*AIM OF THE TASK*:
Look below for the line containing "index mcp: (21, 382)"; from there through the line containing "ring mcp: (162, 257)", both lines included, please set down each line exactly and nothing else.

*TASK INPUT*:
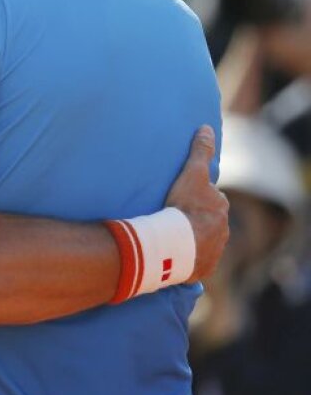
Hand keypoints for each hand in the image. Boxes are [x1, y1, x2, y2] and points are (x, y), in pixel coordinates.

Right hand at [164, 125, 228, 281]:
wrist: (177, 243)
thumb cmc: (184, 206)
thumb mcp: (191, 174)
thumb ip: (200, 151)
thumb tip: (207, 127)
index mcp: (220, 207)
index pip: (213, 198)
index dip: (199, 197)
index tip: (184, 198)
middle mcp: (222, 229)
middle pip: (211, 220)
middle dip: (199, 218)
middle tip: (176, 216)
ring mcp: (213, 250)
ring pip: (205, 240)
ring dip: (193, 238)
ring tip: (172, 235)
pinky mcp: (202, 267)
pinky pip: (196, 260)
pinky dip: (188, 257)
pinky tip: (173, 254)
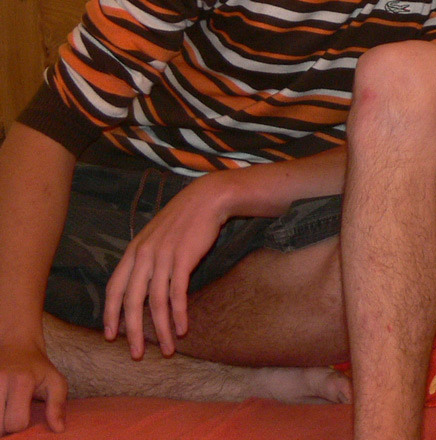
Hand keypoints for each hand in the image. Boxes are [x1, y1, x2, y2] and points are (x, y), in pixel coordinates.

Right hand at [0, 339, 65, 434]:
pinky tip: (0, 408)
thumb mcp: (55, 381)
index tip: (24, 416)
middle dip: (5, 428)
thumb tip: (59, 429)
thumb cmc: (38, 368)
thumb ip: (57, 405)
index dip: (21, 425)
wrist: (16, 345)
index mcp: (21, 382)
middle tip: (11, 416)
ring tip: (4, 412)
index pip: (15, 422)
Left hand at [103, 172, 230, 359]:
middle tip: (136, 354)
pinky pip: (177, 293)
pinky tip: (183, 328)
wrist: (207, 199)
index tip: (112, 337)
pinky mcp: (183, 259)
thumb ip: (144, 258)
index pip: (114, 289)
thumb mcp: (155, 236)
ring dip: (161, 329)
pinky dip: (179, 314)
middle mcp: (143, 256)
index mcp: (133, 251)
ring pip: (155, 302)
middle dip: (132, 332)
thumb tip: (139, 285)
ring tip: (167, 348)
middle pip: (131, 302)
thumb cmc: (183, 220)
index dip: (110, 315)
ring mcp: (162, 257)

...

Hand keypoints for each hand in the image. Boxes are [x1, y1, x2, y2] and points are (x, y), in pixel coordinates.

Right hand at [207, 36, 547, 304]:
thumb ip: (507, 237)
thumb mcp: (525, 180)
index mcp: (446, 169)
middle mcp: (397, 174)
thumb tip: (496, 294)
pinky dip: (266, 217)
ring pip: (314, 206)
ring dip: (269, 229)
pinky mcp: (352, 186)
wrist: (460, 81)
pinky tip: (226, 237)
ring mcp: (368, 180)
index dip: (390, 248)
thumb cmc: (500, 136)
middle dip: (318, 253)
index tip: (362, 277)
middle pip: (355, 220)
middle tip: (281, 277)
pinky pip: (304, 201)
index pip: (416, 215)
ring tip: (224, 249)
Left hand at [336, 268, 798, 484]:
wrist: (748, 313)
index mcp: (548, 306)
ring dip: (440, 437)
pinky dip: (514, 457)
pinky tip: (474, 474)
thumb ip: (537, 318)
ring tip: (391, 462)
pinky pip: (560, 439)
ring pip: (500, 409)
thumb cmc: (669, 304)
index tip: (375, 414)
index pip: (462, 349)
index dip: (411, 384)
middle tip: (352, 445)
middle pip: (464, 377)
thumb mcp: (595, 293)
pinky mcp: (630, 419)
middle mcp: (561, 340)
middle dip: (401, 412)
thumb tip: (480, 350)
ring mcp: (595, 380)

*RESPONSE*:
index mcp: (21, 382)
middle tip: (11, 416)
ring tip: (4, 412)
index pip: (15, 422)
Left hand at [103, 172, 230, 359]:
middle tip: (136, 354)
pinky pip: (177, 293)
pinky tip: (183, 328)
wrist: (207, 199)
index tip: (112, 337)
pinky mcp: (183, 259)
thumb ip: (144, 258)
index pip: (114, 289)
thumb mcp: (155, 236)
ring dip: (161, 329)
pinky dip: (179, 314)
middle mcp: (143, 256)
index mcp: (133, 251)
ring pip: (155, 302)
middle dip: (132, 332)
thumb tip: (139, 285)
ring tip: (167, 348)
middle pip: (131, 302)
thumb cmc: (183, 220)
index dip: (110, 315)
ring mcp: (162, 257)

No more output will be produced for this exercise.